Twice, when he knew that I was looking, he used his severed arm as a back scratcher. He clawed between his shoulder blades with the stiff fingers of that detached limb.
As a rule, ghosts are serious about their condition and solemn in their demeanor. They belong on the Other Side but are stuck here, for whatever reasons, and they are impatient to move on.
Once in a while, however, I encounter a spirit with his sense of hu­mor intact. For my amusement, Tom even conspired to pick his nose with the forefinger of his severed arm.
I prefer ghosts to be somber. There’s something about a walking dead man trying to get a laugh that chills me, perhaps because it sug­gests that even postmortem we have a pathetic need to be liked - as well as the sad capacity to humiliate ourselves.
If Tom Jedd had been in less of a jokey mood, I might have lingered longer at Tire World.
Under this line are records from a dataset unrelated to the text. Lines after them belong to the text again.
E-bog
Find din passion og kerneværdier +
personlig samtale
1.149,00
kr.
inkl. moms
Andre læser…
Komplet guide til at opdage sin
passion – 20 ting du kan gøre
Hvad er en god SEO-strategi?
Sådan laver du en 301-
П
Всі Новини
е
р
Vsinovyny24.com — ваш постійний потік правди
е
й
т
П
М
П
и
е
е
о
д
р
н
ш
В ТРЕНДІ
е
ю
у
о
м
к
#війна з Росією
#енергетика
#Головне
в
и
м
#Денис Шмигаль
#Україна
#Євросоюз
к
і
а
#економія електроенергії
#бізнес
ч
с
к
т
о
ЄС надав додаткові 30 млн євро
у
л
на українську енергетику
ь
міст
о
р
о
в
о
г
His shtick disturbed me, as did his twinkly-eyed smile.
As I walked to Terri’s Mustang, Tom stood at a showroom window, vigorously and clownishly waving good-bye with his severed arm.
I drove across sun-scorched acres of parking lot and found a space for the Mustang near the main entrance to the mall, where workmen were hanging a banner announcing the big annual summer sale that would run Wednesday through Sunday.
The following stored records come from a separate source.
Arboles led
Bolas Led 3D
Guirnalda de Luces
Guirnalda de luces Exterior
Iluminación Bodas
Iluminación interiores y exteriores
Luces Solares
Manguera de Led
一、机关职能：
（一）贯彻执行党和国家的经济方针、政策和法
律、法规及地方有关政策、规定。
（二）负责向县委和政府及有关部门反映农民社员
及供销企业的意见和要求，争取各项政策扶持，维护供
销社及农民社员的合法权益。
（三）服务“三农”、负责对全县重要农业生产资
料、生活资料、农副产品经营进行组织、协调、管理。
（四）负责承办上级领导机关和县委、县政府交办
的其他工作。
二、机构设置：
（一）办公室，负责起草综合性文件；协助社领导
Inside this cavernous retail mecca, most of the stores appeared to be only moderately busy, but the Burke &Bailey’s ice-cream parlor drew a crowd.
Stormy Llewellyn has worked at Burke &Bailey’s since she was six­teen. At twenty, she’s the manager. Her plan is to own a shop of her own by the time she’s twenty-four.
If she had gone into astronaut training after high school, she would have a lemonade stand on the moon by now.
“According to her, she’s not ambitious, just easily bored and in need of stimulation. I have frequently offered to stimulate her.
She says she’s talking about mental stimulation.
I tell her that, in case she hasn’t noticed, I do have a brain.
She says there’s definitely no brain in my one-eyed snake and that what might be in my big head is still open to debate.
“Why do you think I sometimes call you Pooh?” she once asked.